- [What is being asked] Give the number of lines in this listing that contain "Specification", with no other words.

Top of Entries provided

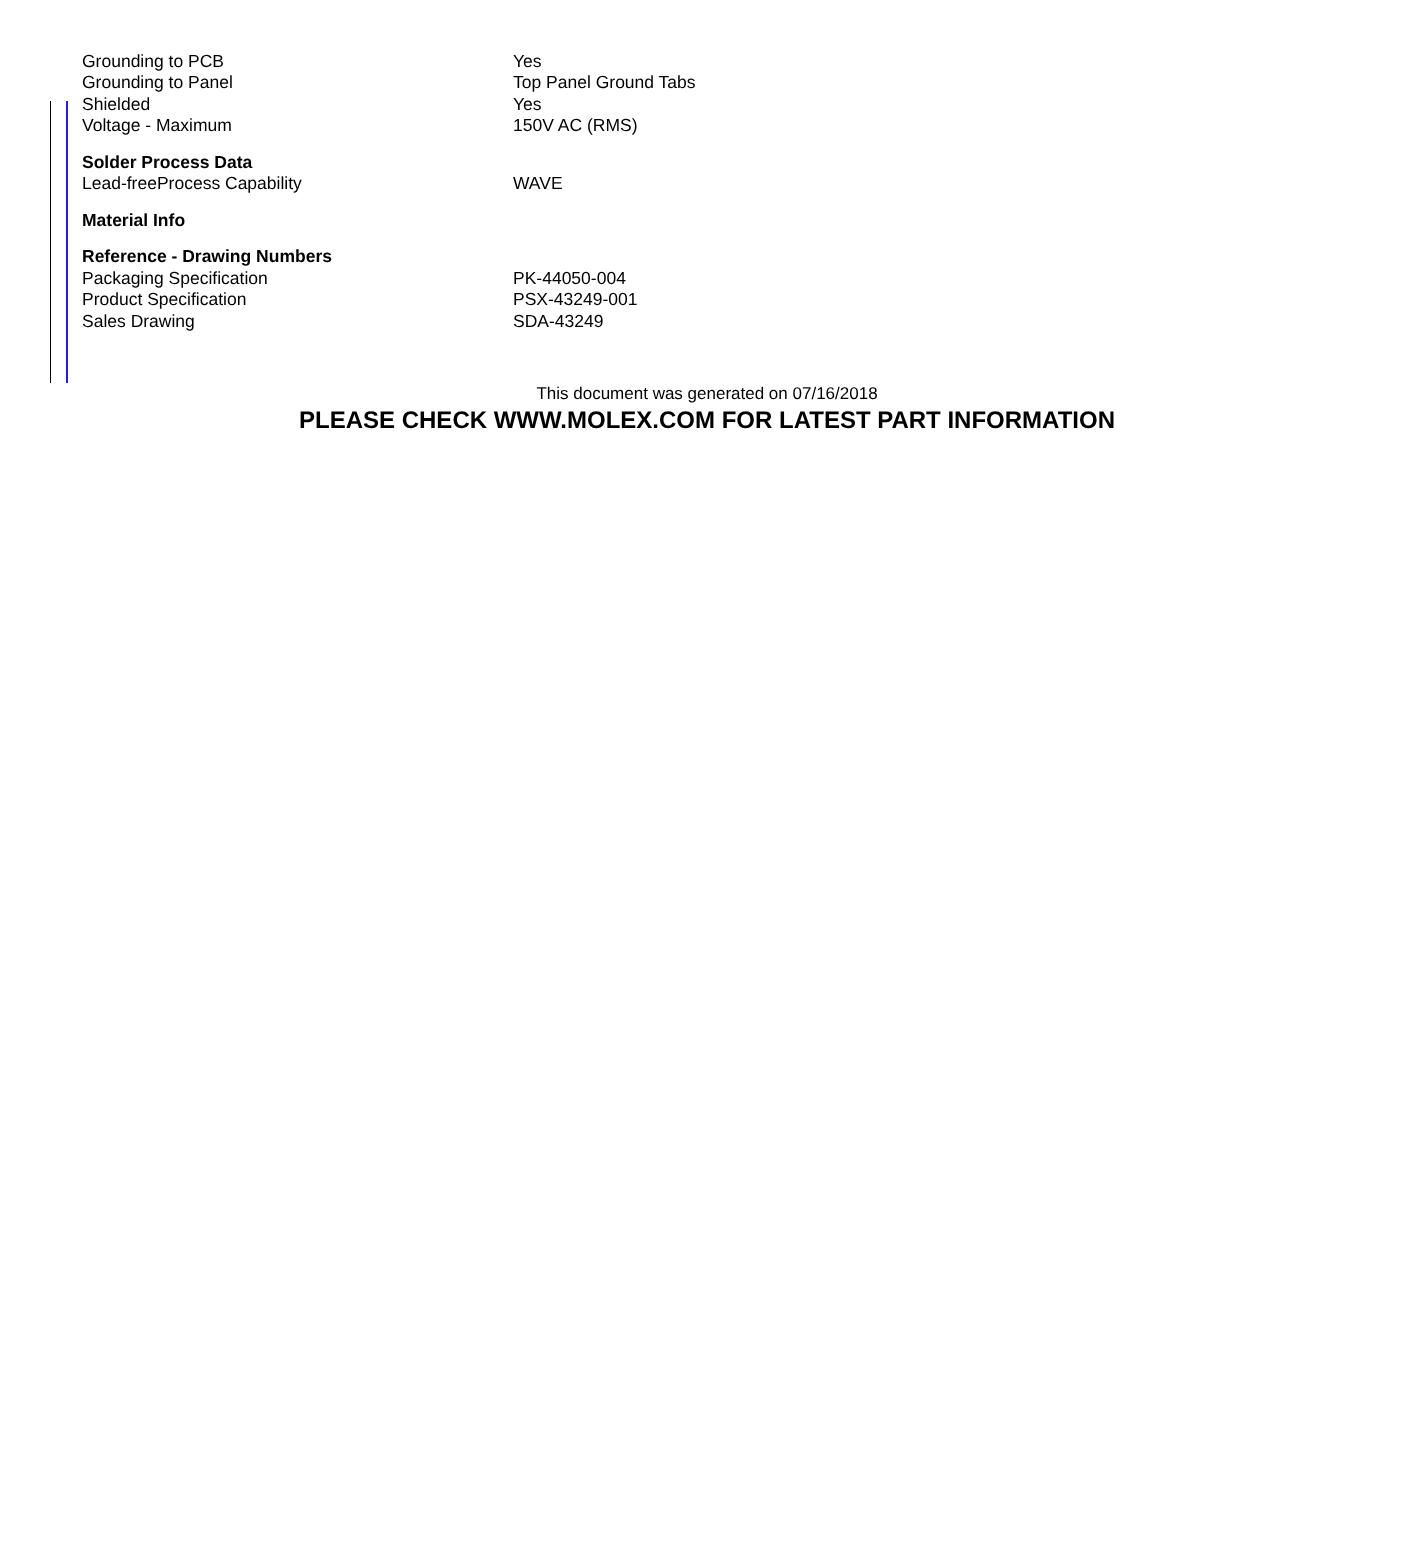| Grounding to PCB | Yes |
| Grounding to Panel | Top Panel Ground Tabs |
| Shielded | Yes |
| Voltage - Maximum | 150V AC (RMS) |
| Solder Process Data | |
| Lead-freeProcess Capability | WAVE |
| Material Info | |
| Reference - Drawing Numbers | |
| Packaging Specification | PK-44050-004 |
| Product Specification | PSX-43249-001 |
| Sales Drawing | SDA-43249 |
This document was generated on 07/16/2018
PLEASE CHECK WWW.MOLEX.COM FOR LATEST PART INFORMATION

Bottom of Entries provided

- [Task response] 2